Copy every line of the records below with no changes, from the first record through the last.
◇ ◇ ◇ ◇ ◇ ◇ ◇
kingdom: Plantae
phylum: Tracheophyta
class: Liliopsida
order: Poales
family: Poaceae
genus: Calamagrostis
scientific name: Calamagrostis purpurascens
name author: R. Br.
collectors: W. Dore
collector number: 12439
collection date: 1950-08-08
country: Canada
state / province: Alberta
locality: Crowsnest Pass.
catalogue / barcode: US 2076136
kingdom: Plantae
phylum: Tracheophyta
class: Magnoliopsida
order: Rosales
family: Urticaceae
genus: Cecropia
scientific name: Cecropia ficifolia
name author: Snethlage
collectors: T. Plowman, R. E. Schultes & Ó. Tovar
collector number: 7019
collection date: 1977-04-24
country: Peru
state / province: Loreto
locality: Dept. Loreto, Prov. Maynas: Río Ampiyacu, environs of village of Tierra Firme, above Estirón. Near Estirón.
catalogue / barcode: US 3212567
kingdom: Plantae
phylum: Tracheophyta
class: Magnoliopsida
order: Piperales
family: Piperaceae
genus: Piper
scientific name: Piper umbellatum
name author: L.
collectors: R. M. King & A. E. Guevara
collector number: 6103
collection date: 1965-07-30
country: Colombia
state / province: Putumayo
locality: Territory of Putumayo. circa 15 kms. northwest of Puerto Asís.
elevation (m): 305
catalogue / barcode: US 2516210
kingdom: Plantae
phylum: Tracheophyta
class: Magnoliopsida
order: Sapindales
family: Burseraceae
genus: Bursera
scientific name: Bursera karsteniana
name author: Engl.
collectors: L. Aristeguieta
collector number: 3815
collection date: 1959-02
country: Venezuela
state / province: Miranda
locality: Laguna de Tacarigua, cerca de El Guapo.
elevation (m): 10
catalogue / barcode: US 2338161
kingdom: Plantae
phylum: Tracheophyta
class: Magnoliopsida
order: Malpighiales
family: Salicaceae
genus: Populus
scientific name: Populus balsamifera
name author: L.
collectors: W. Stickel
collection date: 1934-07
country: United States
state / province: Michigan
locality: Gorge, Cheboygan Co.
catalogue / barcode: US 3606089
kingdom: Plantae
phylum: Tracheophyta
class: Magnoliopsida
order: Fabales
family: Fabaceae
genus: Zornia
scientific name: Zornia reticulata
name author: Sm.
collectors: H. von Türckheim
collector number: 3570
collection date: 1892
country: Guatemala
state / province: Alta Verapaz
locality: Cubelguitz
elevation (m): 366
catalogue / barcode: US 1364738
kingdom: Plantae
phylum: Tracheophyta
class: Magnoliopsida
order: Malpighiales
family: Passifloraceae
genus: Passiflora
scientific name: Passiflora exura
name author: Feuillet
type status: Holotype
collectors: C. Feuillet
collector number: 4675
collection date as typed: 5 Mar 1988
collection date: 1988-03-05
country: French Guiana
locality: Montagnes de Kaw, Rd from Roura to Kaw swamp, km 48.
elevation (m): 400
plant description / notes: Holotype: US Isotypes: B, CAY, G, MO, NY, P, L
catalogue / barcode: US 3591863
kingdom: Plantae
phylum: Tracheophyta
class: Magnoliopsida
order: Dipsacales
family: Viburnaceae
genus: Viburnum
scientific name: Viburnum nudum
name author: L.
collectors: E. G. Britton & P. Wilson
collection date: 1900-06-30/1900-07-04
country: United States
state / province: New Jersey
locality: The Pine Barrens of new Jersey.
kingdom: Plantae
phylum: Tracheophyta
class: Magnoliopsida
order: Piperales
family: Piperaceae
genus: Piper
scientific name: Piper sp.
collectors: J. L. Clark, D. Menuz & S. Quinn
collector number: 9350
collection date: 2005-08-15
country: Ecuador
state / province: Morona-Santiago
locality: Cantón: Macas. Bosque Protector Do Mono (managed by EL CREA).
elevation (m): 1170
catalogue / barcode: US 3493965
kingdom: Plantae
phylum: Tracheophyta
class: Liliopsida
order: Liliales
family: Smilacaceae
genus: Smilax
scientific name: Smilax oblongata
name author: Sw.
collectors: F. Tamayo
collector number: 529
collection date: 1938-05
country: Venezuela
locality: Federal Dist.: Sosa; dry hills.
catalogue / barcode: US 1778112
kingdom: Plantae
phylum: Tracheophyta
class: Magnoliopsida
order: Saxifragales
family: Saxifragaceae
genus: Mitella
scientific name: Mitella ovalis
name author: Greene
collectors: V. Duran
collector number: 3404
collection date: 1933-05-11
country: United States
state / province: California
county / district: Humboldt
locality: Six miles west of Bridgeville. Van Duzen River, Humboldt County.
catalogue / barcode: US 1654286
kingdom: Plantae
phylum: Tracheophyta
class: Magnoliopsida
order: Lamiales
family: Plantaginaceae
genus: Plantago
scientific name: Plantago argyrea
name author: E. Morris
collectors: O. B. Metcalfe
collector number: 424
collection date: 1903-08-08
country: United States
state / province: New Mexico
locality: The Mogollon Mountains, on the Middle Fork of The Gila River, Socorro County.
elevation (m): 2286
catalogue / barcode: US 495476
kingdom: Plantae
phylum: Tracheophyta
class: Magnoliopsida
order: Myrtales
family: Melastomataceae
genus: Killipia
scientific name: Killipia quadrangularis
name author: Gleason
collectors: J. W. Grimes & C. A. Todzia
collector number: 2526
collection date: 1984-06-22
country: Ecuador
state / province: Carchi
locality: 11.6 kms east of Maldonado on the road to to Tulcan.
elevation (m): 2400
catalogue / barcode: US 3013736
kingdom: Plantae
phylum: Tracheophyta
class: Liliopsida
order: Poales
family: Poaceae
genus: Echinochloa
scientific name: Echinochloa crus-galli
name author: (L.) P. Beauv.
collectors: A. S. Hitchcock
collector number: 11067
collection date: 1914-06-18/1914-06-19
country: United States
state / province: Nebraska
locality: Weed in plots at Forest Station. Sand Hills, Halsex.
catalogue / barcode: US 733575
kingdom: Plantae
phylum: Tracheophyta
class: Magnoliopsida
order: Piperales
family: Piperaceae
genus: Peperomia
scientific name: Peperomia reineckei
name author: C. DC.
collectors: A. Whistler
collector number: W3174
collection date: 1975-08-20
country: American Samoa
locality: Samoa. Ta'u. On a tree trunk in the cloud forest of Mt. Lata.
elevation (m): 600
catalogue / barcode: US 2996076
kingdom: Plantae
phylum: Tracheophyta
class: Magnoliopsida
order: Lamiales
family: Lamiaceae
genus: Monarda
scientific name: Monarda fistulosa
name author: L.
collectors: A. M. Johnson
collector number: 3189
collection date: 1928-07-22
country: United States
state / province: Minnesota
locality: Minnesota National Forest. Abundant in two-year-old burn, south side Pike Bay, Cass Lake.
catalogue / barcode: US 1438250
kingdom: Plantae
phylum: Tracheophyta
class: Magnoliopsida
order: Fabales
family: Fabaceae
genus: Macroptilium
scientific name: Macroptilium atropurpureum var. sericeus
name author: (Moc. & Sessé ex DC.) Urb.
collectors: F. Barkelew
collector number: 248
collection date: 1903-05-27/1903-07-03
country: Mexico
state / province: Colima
◇ ◇ ◇ ◇ ◇ ◇ ◇
#### [REPLY]
kingdom: Plantae
phylum: Tracheophyta
class: Liliopsida
order: Poales
family: Poaceae
genus: Calamagrostis
scientific name: Calamagrostis purpurascens
name author: R. Br.
collectors: W. Dore
collector number: 12439
collection date: 1950-08-08
country: Canada
state / province: Alberta
locality: Crowsnest Pass.
catalogue / barcode: US 2076136
kingdom: Plantae
phylum: Tracheophyta
class: Magnoliopsida
order: Rosales
family: Urticaceae
genus: Cecropia
scientific name: Cecropia ficifolia
name author: Snethlage
collectors: T. Plowman, R. E. Schultes & Ó. Tovar
collector number: 7019
collection date: 1977-04-24
country: Peru
state / province: Loreto
locality: Dept. Loreto, Prov. Maynas: Río Ampiyacu, environs of village of Tierra Firme, above Estirón. Near Estirón.
catalogue / barcode: US 3212567
kingdom: Plantae
phylum: Tracheophyta
class: Magnoliopsida
order: Piperales
family: Piperaceae
genus: Piper
scientific name: Piper umbellatum
name author: L.
collectors: R. M. King & A. E. Guevara
collector number: 6103
collection date: 1965-07-30
country: Colombia
state / province: Putumayo
locality: Territory of Putumayo. circa 15 kms. northwest of Puerto Asís.
elevation (m): 305
catalogue / barcode: US 2516210
kingdom: Plantae
phylum: Tracheophyta
class: Magnoliopsida
order: Sapindales
family: Burseraceae
genus: Bursera
scientific name: Bursera karsteniana
name author: Engl.
collectors: L. Aristeguieta
collector number: 3815
collection date: 1959-02
country: Venezuela
state / province: Miranda
locality: Laguna de Tacarigua, cerca de El Guapo.
elevation (m): 10
catalogue / barcode: US 2338161
kingdom: Plantae
phylum: Tracheophyta
class: Magnoliopsida
order: Malpighiales
family: Salicaceae
genus: Populus
scientific name: Populus balsamifera
name author: L.
collectors: W. Stickel
collection date: 1934-07
country: United States
state / province: Michigan
locality: Gorge, Cheboygan Co.
catalogue / barcode: US 3606089
kingdom: Plantae
phylum: Tracheophyta
class: Magnoliopsida
order: Fabales
family: Fabaceae
genus: Zornia
scientific name: Zornia reticulata
name author: Sm.
collectors: H. von Türckheim
collector number: 3570
collection date: 1892
country: Guatemala
state / province: Alta Verapaz
locality: Cubelguitz
elevation (m): 366
catalogue / barcode: US 1364738
kingdom: Plantae
phylum: Tracheophyta
class: Magnoliopsida
order: Malpighiales
family: Passifloraceae
genus: Passiflora
scientific name: Passiflora exura
name author: Feuillet
type status: Holotype
collectors: C. Feuillet
collector number: 4675
collection date as typed: 5 Mar 1988
collection date: 1988-03-05
country: French Guiana
locality: Montagnes de Kaw, Rd from Roura to Kaw swamp, km 48.
elevation (m): 400
plant description / notes: Holotype: US Isotypes: B, CAY, G, MO, NY, P, L
catalogue / barcode: US 3591863
kingdom: Plantae
phylum: Tracheophyta
class: Magnoliopsida
order: Dipsacales
family: Viburnaceae
genus: Viburnum
scientific name: Viburnum nudum
name author: L.
collectors: E. G. Britton & P. Wilson
collection date: 1900-06-30/1900-07-04
country: United States
state / province: New Jersey
locality: The Pine Barrens of new Jersey.
kingdom: Plantae
phylum: Tracheophyta
class: Magnoliopsida
order: Piperales
family: Piperaceae
genus: Piper
scientific name: Piper sp.
collectors: J. L. Clark, D. Menuz & S. Quinn
collector number: 9350
collection date: 2005-08-15
country: Ecuador
state / province: Morona-Santiago
locality: Cantón: Macas. Bosque Protector Do Mono (managed by EL CREA).
elevation (m): 1170
catalogue / barcode: US 3493965
kingdom: Plantae
phylum: Tracheophyta
class: Liliopsida
order: Liliales
family: Smilacaceae
genus: Smilax
scientific name: Smilax oblongata
name author: Sw.
collectors: F. Tamayo
collector number: 529
collection date: 1938-05
country: Venezuela
locality: Federal Dist.: Sosa; dry hills.
catalogue / barcode: US 1778112
kingdom: Plantae
phylum: Tracheophyta
class: Magnoliopsida
order: Saxifragales
family: Saxifragaceae
genus: Mitella
scientific name: Mitella ovalis
name author: Greene
collectors: V. Duran
collector number: 3404
collection date: 1933-05-11
country: United States
state / province: California
county / district: Humboldt
locality: Six miles west of Bridgeville. Van Duzen River, Humboldt County.
catalogue / barcode: US 1654286
kingdom: Plantae
phylum: Tracheophyta
class: Magnoliopsida
order: Lamiales
family: Plantaginaceae
genus: Plantago
scientific name: Plantago argyrea
name author: E. Morris
collectors: O. B. Metcalfe
collector number: 424
collection date: 1903-08-08
country: United States
state / province: New Mexico
locality: The Mogollon Mountains, on the Middle Fork of The Gila River, Socorro County.
elevation (m): 2286
catalogue / barcode: US 495476
kingdom: Plantae
phylum: Tracheophyta
class: Magnoliopsida
order: Myrtales
family: Melastomataceae
genus: Killipia
scientific name: Killipia quadrangularis
name author: Gleason
collectors: J. W. Grimes & C. A. Todzia
collector number: 2526
collection date: 1984-06-22
country: Ecuador
state / province: Carchi
locality: 11.6 kms east of Maldonado on the road to to Tulcan.
elevation (m): 2400
catalogue / barcode: US 3013736
kingdom: Plantae
phylum: Tracheophyta
class: Liliopsida
order: Poales
family: Poaceae
genus: Echinochloa
scientific name: Echinochloa crus-galli
name author: (L.) P. Beauv.
collectors: A. S. Hitchcock
collector number: 11067
collection date: 1914-06-18/1914-06-19
country: United States
state / province: Nebraska
locality: Weed in plots at Forest Station. Sand Hills, Halsex.
catalogue / barcode: US 733575
kingdom: Plantae
phylum: Tracheophyta
class: Magnoliopsida
order: Piperales
family: Piperaceae
genus: Peperomia
scientific name: Peperomia reineckei
name author: C. DC.
collectors: A. Whistler
collector number: W3174
collection date: 1975-08-20
country: American Samoa
locality: Samoa. Ta'u. On a tree trunk in the cloud forest of Mt. Lata.
elevation (m): 600
catalogue / barcode: US 2996076
kingdom: Plantae
phylum: Tracheophyta
class: Magnoliopsida
order: Lamiales
family: Lamiaceae
genus: Monarda
scientific name: Monarda fistulosa
name author: L.
collectors: A. M. Johnson
collector number: 3189
collection date: 1928-07-22
country: United States
state / province: Minnesota
locality: Minnesota National Forest. Abundant in two-year-old burn, south side Pike Bay, Cass Lake.
catalogue / barcode: US 1438250
kingdom: Plantae
phylum: Tracheophyta
class: Magnoliopsida
order: Fabales
family: Fabaceae
genus: Macroptilium
scientific name: Macroptilium atropurpureum var. sericeus
name author: (Moc. & Sessé ex DC.) Urb.
collectors: F. Barkelew
collector number: 248
collection date: 1903-05-27/1903-07-03
country: Mexico
state / province: Colima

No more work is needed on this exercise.